Stamper-Kurn's laboratory focuses on studies and applications of BECs, which are gases so cold that all the atoms collapse into the same quantum state, becoming essentially indistinguishable from one another. Stamper-Kurn was a member of the Massachusetts Institute of Technology team that was among the first to create these supercold systems in 1995, a feat for which his advisor, physicist Wolfgang Ketterle, shared the 2001 Nobel Prize.
Though the first condensates were confined by magnetic fields to keep them from touching the walls of a container and heating up, Stamper-Kurn creates his within an "optical trap," essentially a low-power laser beam. He and his colleagues discovered that using an optical trap rather than a magnetic trap enabled the trapped atoms to respond to very minute magnetic fields. This is possible because, in a magnetic field, the spins of the atoms in a cold optical trap precess, just like the axis of a spinning top, at a frequency determined by the strength of the surrounding magnetic field.
A key element in the researchers' magnetometer is a method they developed for taking snapshot images of the orientation of the spin of the ultra-cold trapped gas. By taking a rapid-fire sequence of such snapshots, the team can record a movie of the spin of the atoms precessing, and then calculate the strength of the magnetic field from the rate of this precession. The point of using a BEC for such sensing is that the atoms in this quantum gas hardly move at all. Atoms at different locations can then be counted upon to sense only the magnetic field at their locale.

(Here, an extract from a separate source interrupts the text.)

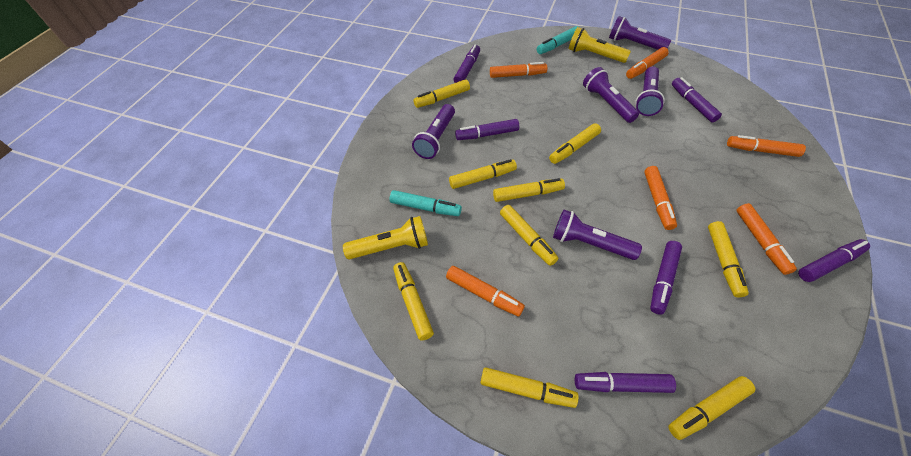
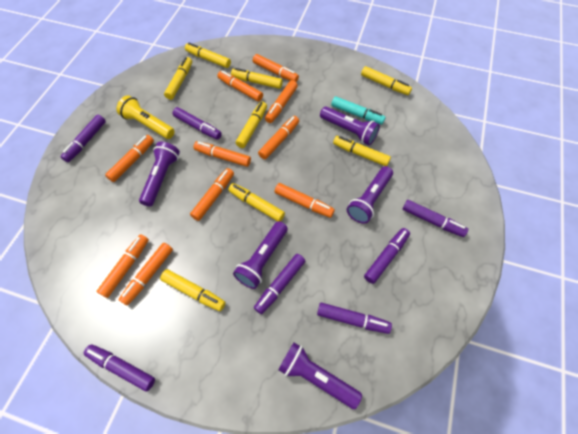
orange marker: 6 -> 10
purple marker: 6 -> 7
turquoise marker: 2 -> 1
yellow flashlight: 2 -> 1
yellow marker: 9 -> 8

This feature provides the magnetic sensor with its impressive spatial resolution. Though some hot-gas systems, such as spin-polarized atomic gases, can be used to measure magnetic fields smaller than those measured using ultra-cold gases, their spatial sensitivity is worse because the hot gases diffuse quickly throughout the centimeter-sized devices. The laser-trapped BEC cloud is about one-half millimeter long and 10 microns across - about 10 percent the width of a human hair. One run of the magnetic sensor provides a map of the magnetic field across this entire area simultaneously.
"With the BEC's strengths - its stability, its long coherence times, the fact that collisions don't shift the precession frequency - we have all the ingredients we need for a high spatial resolution magnetometer," said Vengalattore.
"The fact that we can take a single picture showing how all the atomic 'compass needles' have been rotated by the local magnetic field is ideal for getting the precise information we need at once, without having to scan slowly over a surface," added Higbie.
"This finally delivers on the promise of using Bose-Einstein condensed atoms for precision measurement," said Stamper-Kurn.
Vengalattore admits that, for the foreseeable future, the magnetometer will be most useful in probing the magnetic properties of small physical systems like those under study in Stamper-Kurn's laboratory. Currently, the group is using this technique of imaging the spin of the atoms to study quantum phase transitions in a BEC. Just as water undergoes a thermal phase transition when the temperature rises, changing from ice to liquid, quantum systems undergo quantum phase transitions as conditions such as pressure and magnetic field change. The researchers aim to probe such quantum phase transitions using ultra-cold gases confined in a periodic potential called an optical lattice. By studying the magnetic properties of such model systems, they hope to better understand the behavior of more complex magnetic materials.